[Editor’s Note: On March 4, 2019 South Carolina posted a revised application for state public comment.]
Just before the holidays, South Carolina posted its application for new work-related reporting rules for very low-income parents and caretaker relatives with incomes below 67 percent of the poverty line who are insured through Medicaid.
Today we partnered with South Carolina Appleseed Legal Justice Center to release an analysis of the proposal. The news is not good: Thousands of the state’s poorest parents could lose health coverage, impacting their children, as well.
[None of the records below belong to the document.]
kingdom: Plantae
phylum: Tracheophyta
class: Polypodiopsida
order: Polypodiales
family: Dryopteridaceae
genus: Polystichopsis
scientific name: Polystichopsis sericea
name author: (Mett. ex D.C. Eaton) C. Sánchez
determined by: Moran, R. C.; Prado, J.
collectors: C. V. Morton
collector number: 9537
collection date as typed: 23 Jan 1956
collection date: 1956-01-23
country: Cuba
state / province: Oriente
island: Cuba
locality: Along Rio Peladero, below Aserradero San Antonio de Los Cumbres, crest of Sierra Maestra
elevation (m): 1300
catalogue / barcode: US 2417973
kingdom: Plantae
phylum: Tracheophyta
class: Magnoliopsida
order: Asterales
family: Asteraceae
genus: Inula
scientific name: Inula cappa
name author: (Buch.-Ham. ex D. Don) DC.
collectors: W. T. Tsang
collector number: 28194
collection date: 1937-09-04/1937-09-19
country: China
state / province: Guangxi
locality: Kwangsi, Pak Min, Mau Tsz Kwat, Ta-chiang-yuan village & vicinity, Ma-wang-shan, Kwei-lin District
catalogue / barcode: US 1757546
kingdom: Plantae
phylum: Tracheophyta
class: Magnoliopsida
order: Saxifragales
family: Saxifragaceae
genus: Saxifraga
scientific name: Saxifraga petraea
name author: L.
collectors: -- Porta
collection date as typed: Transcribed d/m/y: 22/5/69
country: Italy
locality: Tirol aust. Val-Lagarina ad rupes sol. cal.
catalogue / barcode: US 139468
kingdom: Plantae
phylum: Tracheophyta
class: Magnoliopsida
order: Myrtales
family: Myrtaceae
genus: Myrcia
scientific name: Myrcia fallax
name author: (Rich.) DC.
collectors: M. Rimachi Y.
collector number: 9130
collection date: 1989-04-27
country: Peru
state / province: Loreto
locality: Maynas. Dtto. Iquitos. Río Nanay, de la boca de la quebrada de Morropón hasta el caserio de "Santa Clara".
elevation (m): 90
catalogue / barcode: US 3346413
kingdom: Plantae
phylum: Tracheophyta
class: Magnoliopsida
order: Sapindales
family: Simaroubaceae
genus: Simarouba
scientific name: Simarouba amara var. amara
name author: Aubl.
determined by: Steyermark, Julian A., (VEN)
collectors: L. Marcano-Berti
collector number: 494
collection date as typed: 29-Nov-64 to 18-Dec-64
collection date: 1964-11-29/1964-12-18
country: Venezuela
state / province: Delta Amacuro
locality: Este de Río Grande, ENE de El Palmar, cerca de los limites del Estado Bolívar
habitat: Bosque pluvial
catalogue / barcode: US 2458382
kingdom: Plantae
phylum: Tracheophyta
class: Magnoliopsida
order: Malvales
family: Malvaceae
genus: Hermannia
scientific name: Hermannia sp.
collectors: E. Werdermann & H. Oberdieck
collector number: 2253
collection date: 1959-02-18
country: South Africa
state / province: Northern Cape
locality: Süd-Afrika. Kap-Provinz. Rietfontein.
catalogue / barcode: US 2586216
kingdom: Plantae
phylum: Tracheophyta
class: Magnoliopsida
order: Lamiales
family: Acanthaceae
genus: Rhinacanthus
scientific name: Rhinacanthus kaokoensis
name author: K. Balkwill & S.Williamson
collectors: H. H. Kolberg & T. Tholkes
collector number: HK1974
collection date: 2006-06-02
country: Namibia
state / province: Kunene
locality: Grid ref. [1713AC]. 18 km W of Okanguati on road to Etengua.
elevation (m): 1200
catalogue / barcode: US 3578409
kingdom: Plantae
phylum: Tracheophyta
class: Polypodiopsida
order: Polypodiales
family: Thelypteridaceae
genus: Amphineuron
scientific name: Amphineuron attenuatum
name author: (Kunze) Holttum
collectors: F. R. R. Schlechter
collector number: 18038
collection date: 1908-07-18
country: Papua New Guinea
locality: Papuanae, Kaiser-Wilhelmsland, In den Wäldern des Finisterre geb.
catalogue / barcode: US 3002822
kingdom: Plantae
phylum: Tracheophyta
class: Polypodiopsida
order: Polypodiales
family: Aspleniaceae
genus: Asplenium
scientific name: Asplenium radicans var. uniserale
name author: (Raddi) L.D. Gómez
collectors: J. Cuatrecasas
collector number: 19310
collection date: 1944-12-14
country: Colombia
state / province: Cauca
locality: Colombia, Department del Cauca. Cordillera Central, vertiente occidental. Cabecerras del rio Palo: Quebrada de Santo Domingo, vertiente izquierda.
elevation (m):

Because South Carolina has not expanded Medicaid under the Affordable Care Act, these parents are the only adults covered by Medicaid who are not severely disabled. These new restrictions would impact vulnerable families whose income is no more than $1,160 a month for a family of three.
If the federal government approves the waiver, the state would be able to terminate Medicaid coverage for parents who do not successfully navigate a new bureaucratic maze to report 80 hours of work or related activities every month. Some might lose coverage because they don’t meet the 80 hour requirement, but others would lose coverage simply because they are unaware of the new rules and how to comply with them or how to seek an exemption.
The experience in Arkansas, the only state to implement such work reporting requirements, is a stark cautionary tale. Approximately 17,000 Arkansans have already lost health coverage in the last few months of 2018. Also clear from the Arkansas data is that most of these folks are not losing coverage because they aren’t working, but rather because they are unaware of or getting tripped up by the bureaucratic red tape. Less than 1 percent of those subject to work reporting rules in Arkansas are newly reporting work – so the policy is failing to achieve its purported goal of supporting work.
South Carolina acknowledges that some parents will lose coverage, but you need a calculator and a fair bit of experience reading the fine print of Section 1115 budget neutrality documents to figure that out. On page 8 of the proposal the state writes: “Accounting for the non-primary child caregiver, non-elderly and non-working population, 7 percent of remaining members are estimated to not fall into other compliance and exemption categories based on KFF national estimates. This is the population removed from enrollment figures due to the waiver’s implementation.”
Translation: The state projects in the accompanying table that an annual equivalent of approximately 1,600 parents would lose coverage in the first year and about 3,000 would lose coverage by year 5 if the new rules are implemented.
The state’s projections are far too low. We estimate that between 5,000 to 14,000 parents would lose coverage in the first year and by the fifth year of implementation enrollment would be reduced by 9,000 to 26,000 parents from current projections.
Who are these families? Our analysis found that the vast majority are mothers (86 percent) and they are disproportionately African American. Families living in rural areas and small towns would be harder hit as well, which would have ripple effects on rural hospitals and other providers in these communities. These families are living in deep poverty and suffer high rates of residential instability making it harder to comply with complex bureaucratic demands.
And their children will also be harmed if parents lose coverage. As parents become uninsured, research is clear that children are more likely to be uninsured as well. An insured parent almost never has an uninsured child, but when a parent does not have coverage it raises the odds that the child too will be uninsured. This is very troubling because as our recent report on children’s coverage rates found, South Carolina was one of nine states to see a significant rise in the number and rate of uninsured children in 2017 for the first time in nearly a decade.
The stated goal is to help families’ health status by boosting employment. This is a worthy goal. However, the proposed policy will not achieve either of these goals – in fact it will have the opposite effect. The proposal will do nothing to ensure that barriers low-income women face to employment such as affordable and high-quality child care, transportation and lack of available jobs, particularly in rural communities, will be addressed – and the federal government has been clear that no new funding is available to address these issues.
Moreover, if these women did find low wage jobs, they would likely not be offered affordable health insurance – only 17% of workers living below the poverty line in South Carolina have employer-sponsored health insurance.
It is certain, however, that more parents will become uninsured if this proposal is enacted, and research is very clear that being uninsured is bad for your health. Having less access to needed health services such as medication to control chronic conditions such as depression or high blood pressure will create new barriers to work – not fewer. In addition, losing health insurance exposes these families to more medical debt and deeper poverty and puts children at risk of going uninsured as well.
South Carolina’s Department of Health and Human Services is accepting public comments on this proposal until January 22. The state is required to include a summary of those public comments and how they have responded to them in its submission to the federal government. The federal government will then also hold a 30-day public comment period before rendering a decision.